To assess the functional role of ST8SIA6-AS1 in KRAS^G12C-mutant cells, we tested whether modulation of ST8SIA6-AS1 level would affect cell proliferation. ST8SIA6-AS1 overexpression significantly accelerated the proliferation of KRAS^G12Ci-sensitive MIA PaCa-2 and NCI-H358 cells (Fig. 5N). While ST8SIA6-AS1 deletion tremendously reduced the clonogenicity of all the tested KRAS^G12Ci-sensitive and -resistant cell lines (Fig. 5O). Loss of ST8SIA6-AS1 caused severe mitotic abnormalities and triggered G2/M cell cycle arrest in cancer cells (Additional file 2: Fig. S5F), leading to apoptotic cell death (Additional file 2: Fig. S5G, H). Thus, ST8SIA6-AS1 played a vital role for the survival of KRAS^G12C-mutant cancers. Furthermore, we observed that cells with forced expression of ST8SIA6-AS1 exhibited similar sensitivity to Volasertib or MYCi975 treatment compared to control cells (Fig. 5P), indicating that PLK1/c-Myc function largely mediated the tumor-promoting effect of ST8SIA6-AS1. Together, these results suggested that ST8SIA6-AS1 facilitates KRAS^G12C-mutant cancer progression, which is primarily dependent on Aurora A/PLK1/c-Myc activation.
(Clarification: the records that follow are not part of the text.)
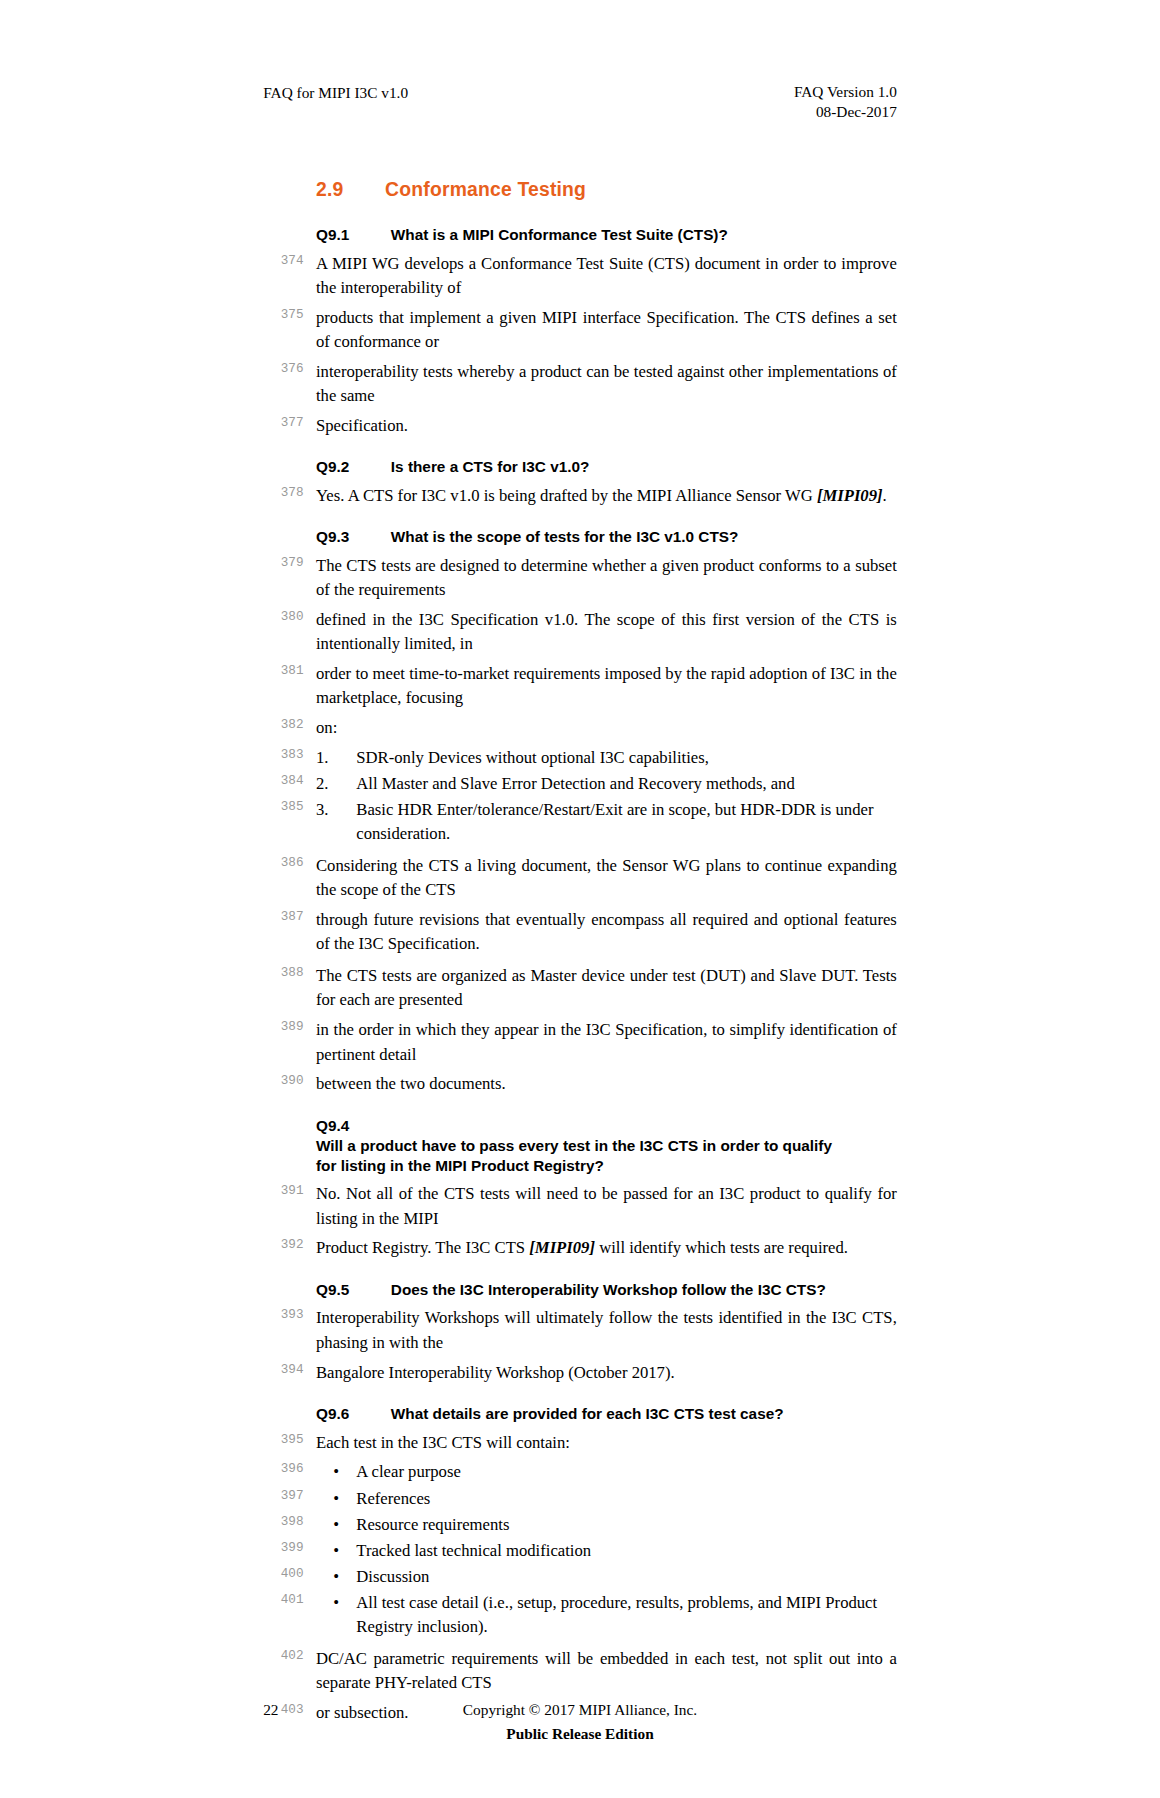FAQ for MIPI I3C v1.0
FAQ Version 1.0
08-Dec-2017
2.9 Conformance Testing
Q9.1 What is a MIPI Conformance Test Suite (CTS)?
374 A MIPI WG develops a Conformance Test Suite (CTS) document in order to improve the interoperability of
375products that implement a given MIPI interface Specification. The CTS defines a set of conformance or
376interoperability tests whereby a product can be tested against other implementations of the same
377 Specification.
Q9.2 Is there a CTS for I3C v1.0?
378 Yes. A CTS for I3C v1.0 is being drafted by the MIPI Alliance Sensor WG [MIPI09].
Q9.3 What is the scope of tests for the I3C v1.0 CTS?
379 The CTS tests are designed to determine whether a given product conforms to a subset of the requirements
380defined in the I3C Specification v1.0. The scope of this first version of the CTS is intentionally limited, in
381order to meet time-to-market requirements imposed by the rapid adoption of I3C in the marketplace, focusing
382on:
3831. SDR-only Devices without optional I3C capabilities,
3842. All Master and Slave Error Detection and Recovery methods, and
3853. Basic HDR Enter/tolerance/Restart/Exit are in scope, but HDR-DDR is under consideration.
386 Considering the CTS a living document, the Sensor WG plans to continue expanding the scope of the CTS
387through future revisions that eventually encompass all required and optional features of the I3C Specification.
388 The CTS tests are organized as Master device under test (DUT) and Slave DUT. Tests for each are presented
389in the order in which they appear in the I3C Specification, to simplify identification of pertinent detail
390between the two documents.
Q9.4 Will a product have to pass every test in the I3C CTS in order to qualify for listing in the MIPI Product Registry?
391 No. Not all of the CTS tests will need to be passed for an I3C product to qualify for listing in the MIPI
392 Product Registry. The I3C CTS [MIPI09] will identify which tests are required.
Q9.5 Does the I3C Interoperability Workshop follow the I3C CTS?
393 Interoperability Workshops will ultimately follow the tests identified in the I3C CTS, phasing in with the
394 Bangalore Interoperability Workshop (October 2017).
Q9.6 What details are provided for each I3C CTS test case?
395 Each test in the I3C CTS will contain:
396 A clear purpose
397 References
398 Resource requirements
399 Tracked last technical modification
400 Discussion
401 All test case detail (i.e., setup, procedure, results, problems, and MIPI Product Registry inclusion).
402 DC/AC parametric requirements will be embedded in each test, not split out into a separate PHY-related CTS
403or subsection.
22
Copyright © 2017 MIPI Alliance, Inc.
Public Release Edition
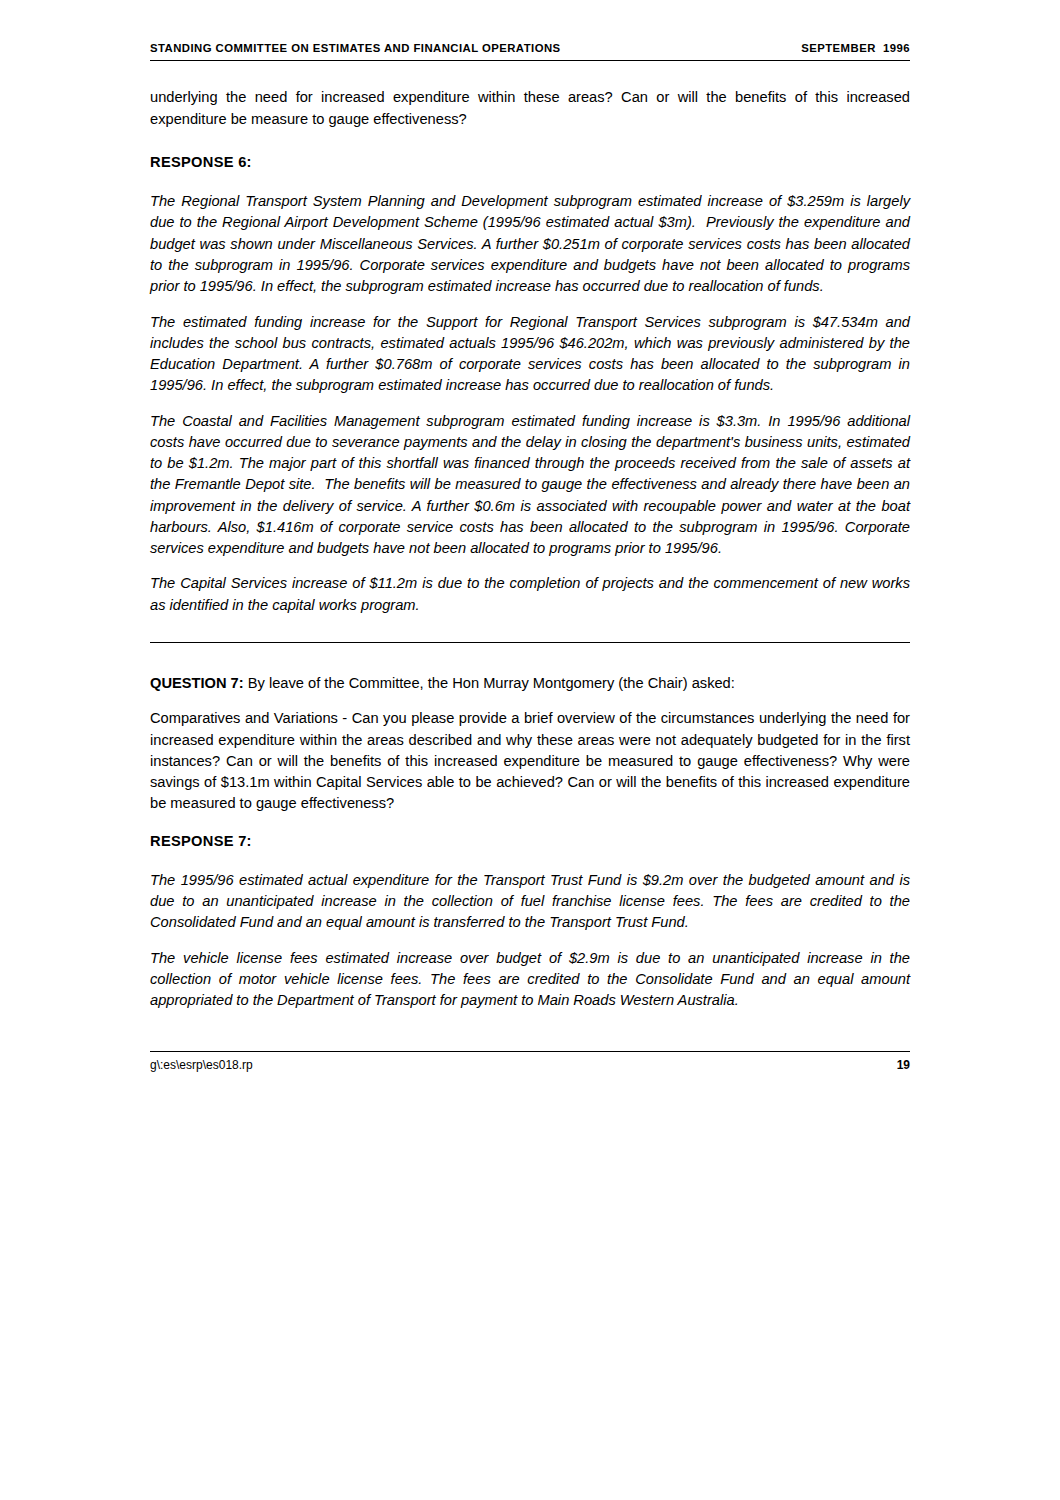Standing Committee on Estimates and Financial Operations September 1996
underlying the need for increased expenditure within these areas? Can or will the benefits of this increased expenditure be measure to gauge effectiveness?
RESPONSE 6:
The Regional Transport System Planning and Development subprogram estimated increase of $3.259m is largely due to the Regional Airport Development Scheme (1995/96 estimated actual $3m). Previously the expenditure and budget was shown under Miscellaneous Services. A further $0.251m of corporate services costs has been allocated to the subprogram in 1995/96. Corporate services expenditure and budgets have not been allocated to programs prior to 1995/96. In effect, the subprogram estimated increase has occurred due to reallocation of funds.
The estimated funding increase for the Support for Regional Transport Services subprogram is $47.534m and includes the school bus contracts, estimated actuals 1995/96 $46.202m, which was previously administered by the Education Department. A further $0.768m of corporate services costs has been allocated to the subprogram in 1995/96. In effect, the subprogram estimated increase has occurred due to reallocation of funds.
The Coastal and Facilities Management subprogram estimated funding increase is $3.3m. In 1995/96 additional costs have occurred due to severance payments and the delay in closing the department's business units, estimated to be $1.2m. The major part of this shortfall was financed through the proceeds received from the sale of assets at the Fremantle Depot site. The benefits will be measured to gauge the effectiveness and already there have been an improvement in the delivery of service. A further $0.6m is associated with recoupable power and water at the boat harbours. Also, $1.416m of corporate service costs has been allocated to the subprogram in 1995/96. Corporate services expenditure and budgets have not been allocated to programs prior to 1995/96.
The Capital Services increase of $11.2m is due to the completion of projects and the commencement of new works as identified in the capital works program.
QUESTION 7: By leave of the Committee, the Hon Murray Montgomery (the Chair) asked:
Comparatives and Variations - Can you please provide a brief overview of the circumstances underlying the need for increased expenditure within the areas described and why these areas were not adequately budgeted for in the first instances? Can or will the benefits of this increased expenditure be measured to gauge effectiveness? Why were savings of $13.1m within Capital Services able to be achieved? Can or will the benefits of this increased expenditure be measured to gauge effectiveness?
RESPONSE 7:
The 1995/96 estimated actual expenditure for the Transport Trust Fund is $9.2m over the budgeted amount and is due to an unanticipated increase in the collection of fuel franchise license fees. The fees are credited to the Consolidated Fund and an equal amount is transferred to the Transport Trust Fund.
The vehicle license fees estimated increase over budget of $2.9m is due to an unanticipated increase in the collection of motor vehicle license fees. The fees are credited to the Consolidate Fund and an equal amount appropriated to the Department of Transport for payment to Main Roads Western Australia.
g\:es\esrp\es018.rp 19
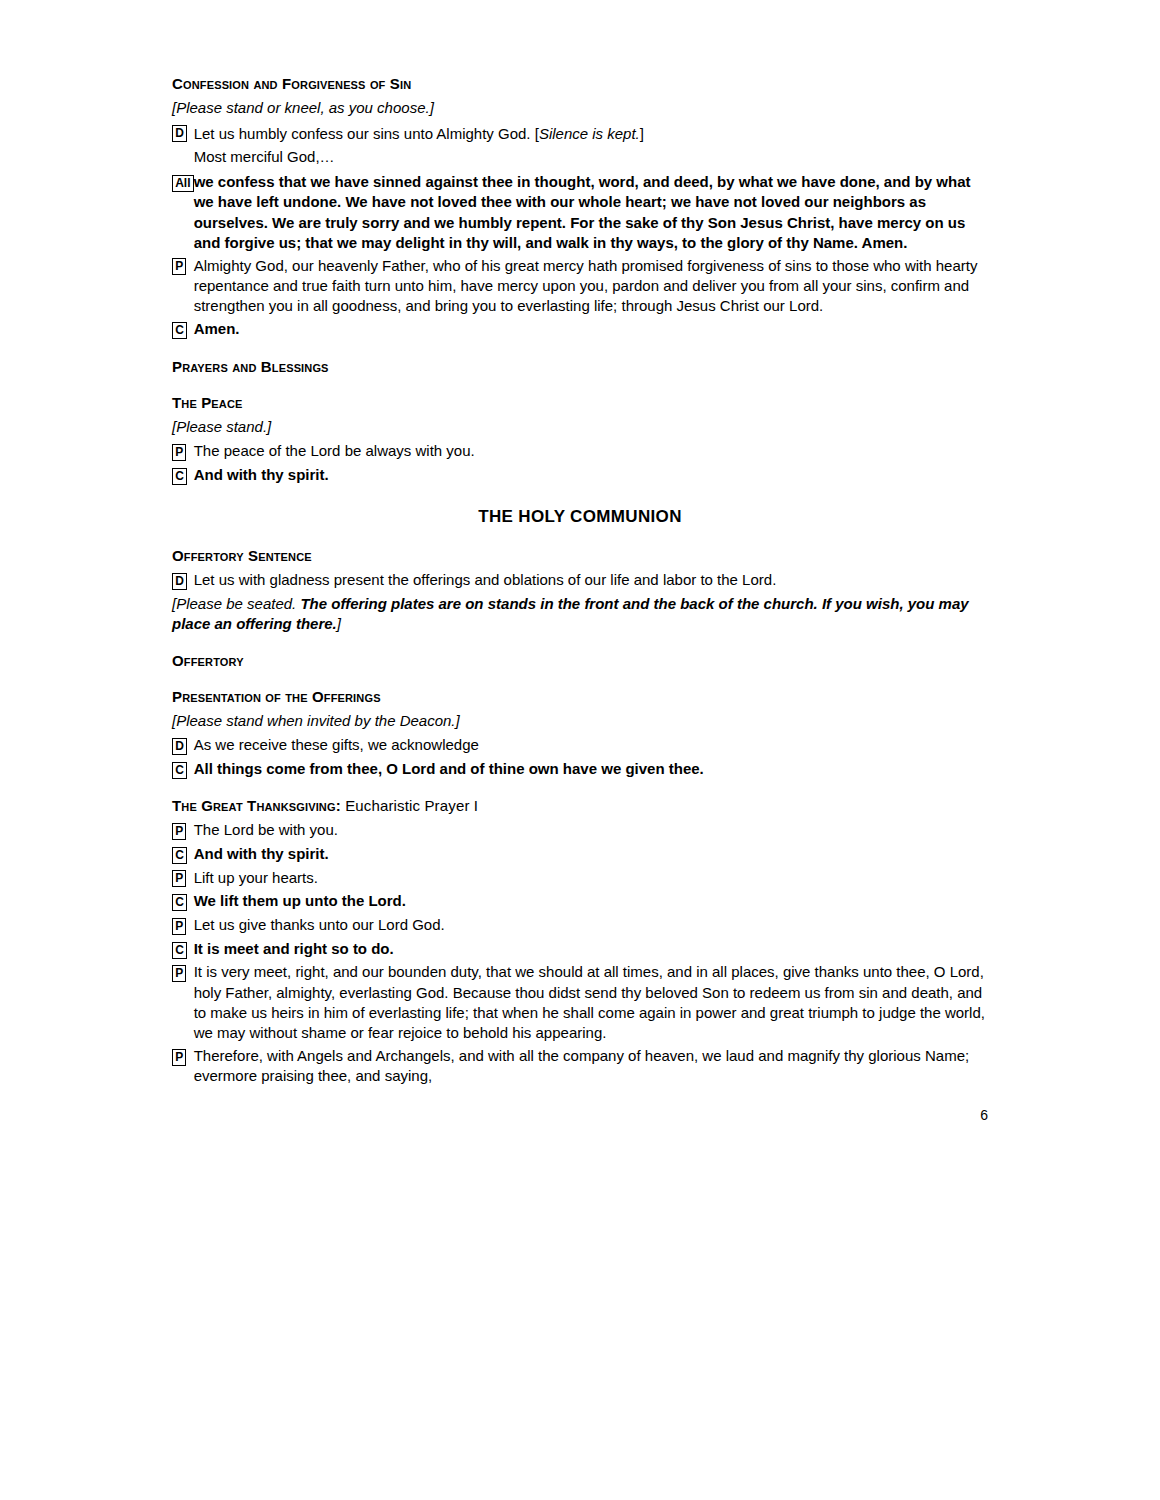Confession and Forgiveness of Sin
[Please stand or kneel, as you choose.]
D
Let us humbly confess our sins unto Almighty God. [Silence is kept.]
Most merciful God,…
All
we confess that we have sinned against thee in thought, word, and deed, by what we have done, and by what we have left undone. We have not loved thee with our whole heart; we have not loved our neighbors as ourselves. We are truly sorry and we humbly repent. For the sake of thy Son Jesus Christ, have mercy on us and forgive us; that we may delight in thy will, and walk in thy ways, to the glory of thy Name. Amen.
P
Almighty God, our heavenly Father, who of his great mercy hath promised forgiveness of sins to those who with hearty repentance and true faith turn unto him, have mercy upon you, pardon and deliver you from all your sins, confirm and strengthen you in all goodness, and bring you to everlasting life; through Jesus Christ our Lord.
C
Amen.
Prayers and Blessings
The Peace
[Please stand.]
P
The peace of the Lord be always with you.
C
And with thy spirit.
THE HOLY COMMUNION
Offertory Sentence
D
Let us with gladness present the offerings and oblations of our life and labor to the Lord.
[Please be seated. The offering plates are on stands in the front and the back of the church. If you wish, you may place an offering there.]
Offertory
Presentation of the Offerings
[Please stand when invited by the Deacon.]
D
As we receive these gifts, we acknowledge
C
All things come from thee, O Lord and of thine own have we given thee.
The Great Thanksgiving: Eucharistic Prayer I
P
The Lord be with you.
C
And with thy spirit.
P
Lift up your hearts.
C
We lift them up unto the Lord.
P
Let us give thanks unto our Lord God.
C
It is meet and right so to do.
P
It is very meet, right, and our bounden duty, that we should at all times, and in all places, give thanks unto thee, O Lord, holy Father, almighty, everlasting God. Because thou didst send thy beloved Son to redeem us from sin and death, and to make us heirs in him of everlasting life; that when he shall come again in power and great triumph to judge the world, we may without shame or fear rejoice to behold his appearing.
P
Therefore, with Angels and Archangels, and with all the company of heaven, we laud and magnify thy glorious Name; evermore praising thee, and saying,
6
Targeting ST8SIA6-AS1 reverses resistance to KRAS^G12Ci in vitro and in vivo

To investigate whether ST8SIA6-AS1 hyper-expression is the key factor conferring Aurora A/PLK1 constitutive activation and tolerance to KRAS^G12C inhibition, we determined the alteration of sensitivity to KRAS^G12Ci after forced-expression of ST8SIA6-AS1 in KRAS^G12Ci-sensitive cell lines, MIA PaCa-2 and NCI-H358, which exhibited low copy numbers of ST8SIA6-AS1. We observed that MIA PaCa-2 and NCI-H358 cells overexpressing ST8SIA6-AS1 became resistant to KRAS^G12Ci compared to control cells (Fig. 6A, B and Additional file 2: Fig. S6A). These ST8SIA6-AS1-overexpressed cells exhibited elevated Aurora A/PLK1 activation and ERK-independent c-Myc persistence under AMG510 treatment (Fig. 6C). Whereas ST8SIA6-AS1 depletion in MIA PaCa-2-R, NCI-H358-R and SW1573 cells restored cell sensitivity to KRAS^G12Ci (Fig. 6D, E). Of note, knockdown of ST8SIA6-AS1 in SW1573 cells followed by KRAS^G12Ci treatment showed higher percentages of cell apoptosis (Fig. 6F and Additional file 2: Fig. S6B). In addition, a portion of the ST8SIA6-AS1-depleted MIA PaCa-2-R cells exited mitosis before undergoing cell death, forming giant cells with micronucleation (Fig. 6G), which defines mitotic errors [41], as well as binucleation and multinucleation, manifesting cells that would eventually undergo mitotic catastrophe [42]. And the combined treatment with KRAS^G12Ci exhibited more severe mitotic abnormalities and mitotic catastrophes, leading to G2/M cell cycle arrest and massive cell death (Fig. 6G and Additional file 2: Fig. S6C). Western blot analysis revealed that the combination led to Aurora A/PLK1 inhibition and c-Myc reduction, meanwhile inducing histone H3 (S10) phosphorylation and caspase-3 cleavage (Fig. 6H). These results demonstrated that hyper-expression of ST8SIA6-AS1 in KRAS^G12Ci-resistant cells persistently activates Aurora A/PLK1/c-Myc signaling and confers resistance to KRAS^G12Ci.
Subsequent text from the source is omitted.